Service provisioning is the process of configuring a service for customers. It usually associates with telecom industry and cloud infrastructure. The examples of service provisioning are shown as follows.
  • When a customer submits a request to use a mobile network, system initializes and manages the customer’s services, such as establishing control channels (Huang et al., 2016) and making update scheme for service provisioning due to user mobility (Huang and Guo, 2017).

  • To activate a low-earth-orbit satellite-based service for secure big data storage, the telecom company has to design and construct the infrastructure for customers in advance (Huang et al., 2018).

  • Data centers or edge nodes launch a Service Function Chaining enabled machine to meet the customer’s subscription, including the desired software and hardware resources, and the access authority in the agreed period (Huang et al., 2017b).

  • Cloud infrastructure provider maintains a pool of instances. Customers are allowed to request these instances through application programming interfaces (API) (Xu et al., 2015; Huang et al., 2017a).

Background

Big data promises to reshape the knowledge, society, and economy. The technologies that are used to generate, collect, process, compute, and communicate big data have made significant progresses in the past few years. As an overwhelming volume of data is generated with ever-growing speed every day from various sources and applications, such as cloud services, Internet of Things (IoT), social network services, and other smart terminals, it becomes significant to design, deploy, and provision services that are more wise to enable the effective acquisition, storage, transformation, management, and utilization of such huge amount of data.

To alleviate the violations of service-level objectives caused by provisioning delays, inefficient reconfigurations, and inaccurate demand predictions, over-provisioning apparently increases operational costs and resource-utilization inefficiencies, particularly in large-scale systems. Via a data-driven service provisioning framework named AidOps, Lugones et al. (2017) argue that the orchestration system enables a higher service availability and lower over-provisioning costs.

Foundations

As mentioned by Chesbrough and Spohrer (2006), the growing knowledge of information and communication technology (ICT) has created opportunities to inspire the evolution of internet on the service relationships that can yield new value.

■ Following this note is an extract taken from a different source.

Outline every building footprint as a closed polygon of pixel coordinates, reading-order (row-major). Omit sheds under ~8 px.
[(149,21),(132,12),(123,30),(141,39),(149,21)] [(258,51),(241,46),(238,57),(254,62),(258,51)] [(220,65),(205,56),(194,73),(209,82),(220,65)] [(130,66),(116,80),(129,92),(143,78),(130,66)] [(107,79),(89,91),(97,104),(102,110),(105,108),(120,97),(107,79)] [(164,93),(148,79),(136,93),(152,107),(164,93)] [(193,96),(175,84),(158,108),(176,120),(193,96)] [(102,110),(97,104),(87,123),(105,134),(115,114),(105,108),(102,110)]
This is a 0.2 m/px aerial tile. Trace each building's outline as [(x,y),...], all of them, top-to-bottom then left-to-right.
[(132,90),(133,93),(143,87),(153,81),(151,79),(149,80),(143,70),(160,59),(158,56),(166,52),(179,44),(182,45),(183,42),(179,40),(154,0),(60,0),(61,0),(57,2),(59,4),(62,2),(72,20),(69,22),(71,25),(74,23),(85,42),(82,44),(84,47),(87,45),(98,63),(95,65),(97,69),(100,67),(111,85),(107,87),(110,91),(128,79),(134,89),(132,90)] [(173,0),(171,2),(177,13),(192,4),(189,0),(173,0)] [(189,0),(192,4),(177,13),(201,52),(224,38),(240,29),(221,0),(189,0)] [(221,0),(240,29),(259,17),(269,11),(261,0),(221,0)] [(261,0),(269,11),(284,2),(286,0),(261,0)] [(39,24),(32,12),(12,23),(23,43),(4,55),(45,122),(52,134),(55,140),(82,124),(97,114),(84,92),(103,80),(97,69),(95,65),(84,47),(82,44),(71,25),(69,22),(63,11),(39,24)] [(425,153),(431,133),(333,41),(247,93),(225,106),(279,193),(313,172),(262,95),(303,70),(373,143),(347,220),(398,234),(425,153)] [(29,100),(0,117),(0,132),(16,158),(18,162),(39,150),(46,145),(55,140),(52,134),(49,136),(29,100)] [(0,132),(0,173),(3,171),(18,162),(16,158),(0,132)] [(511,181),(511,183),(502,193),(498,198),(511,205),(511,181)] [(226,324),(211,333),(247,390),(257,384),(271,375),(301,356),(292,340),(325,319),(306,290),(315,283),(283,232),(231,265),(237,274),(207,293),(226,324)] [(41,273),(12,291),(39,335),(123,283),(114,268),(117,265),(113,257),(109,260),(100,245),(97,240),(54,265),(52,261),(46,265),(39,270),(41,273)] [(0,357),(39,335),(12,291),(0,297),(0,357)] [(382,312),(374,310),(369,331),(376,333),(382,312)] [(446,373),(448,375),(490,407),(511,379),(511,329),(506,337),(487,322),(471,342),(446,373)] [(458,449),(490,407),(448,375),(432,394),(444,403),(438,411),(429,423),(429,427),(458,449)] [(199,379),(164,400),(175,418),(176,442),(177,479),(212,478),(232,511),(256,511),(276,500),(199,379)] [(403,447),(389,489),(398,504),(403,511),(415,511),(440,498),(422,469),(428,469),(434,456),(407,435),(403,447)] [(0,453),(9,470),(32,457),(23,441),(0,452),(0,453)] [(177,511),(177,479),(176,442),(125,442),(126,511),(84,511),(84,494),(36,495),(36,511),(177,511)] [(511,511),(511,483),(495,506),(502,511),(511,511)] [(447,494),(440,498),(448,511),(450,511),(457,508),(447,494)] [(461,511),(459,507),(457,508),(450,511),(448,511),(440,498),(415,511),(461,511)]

Specifically, ICT has the following characteristics that can improve effectiveness and efficiency and enable innovativeness in the manners of (1) commoditizing noncore competency such as outsourcing, (2) improving collaboration in business processes, (3) controlling the risks of information security violation, (4) coordinating service systems such as open innovation platforms, (5) improving customer-oriented service quality, etc. Especially, in the big data era, enormous value can be extracted from the service-oriented big data.

To fully explore the value of service-generated big data, developing efficient technologies that can fast process large amount of data is an open issue. On the other hand, easy access of big data and data analysis results are critical to both service providers and service users (Zheng et al., 2013).

Key Applications

In the following, some typical data-driven platforms/architectures for service provisioning are reviewed.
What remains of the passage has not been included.